Both options allow recovering substance users to receive therapy and counseling they need to address their addictions and learn about the reasons for their substance use and what they can do to remain sober in the future.
Cognitive-behavioral therapy (CBT) is a commonly used psychotherapy that teaches recovering users how to change self-defeating thoughts and beliefs that are aligned with dysfunctional behaviors that encourage drug abuse. People in addiction treatment also gain a supportive community of addiction specialists and like-minded peers who also are committed to a new life in sobriety. Having such a network keeps many people focused on their goals and make them more attainable.

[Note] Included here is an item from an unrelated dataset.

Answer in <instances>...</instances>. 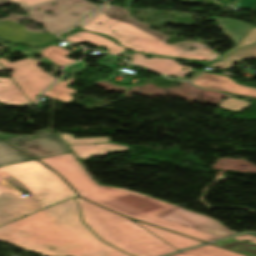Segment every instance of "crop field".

After treatment at a facility ends, clients are encouraged to continue aftercare treatment, which can be effective in staying away from drugs and alcohol, and triggers that have led to past use. This treatment includes outpatient treatment programs, alumni programs, support groups, and fellowships such as 12 steps.
Overdosing on Suboxone is hard to do, but it’s not impossible. It is more likely to happen when users abuse it along with other substances, such as alcohol and benzodiazepines. Combining lethal substances can gradually slow breathing and heart rate, induce coma, and even cause death.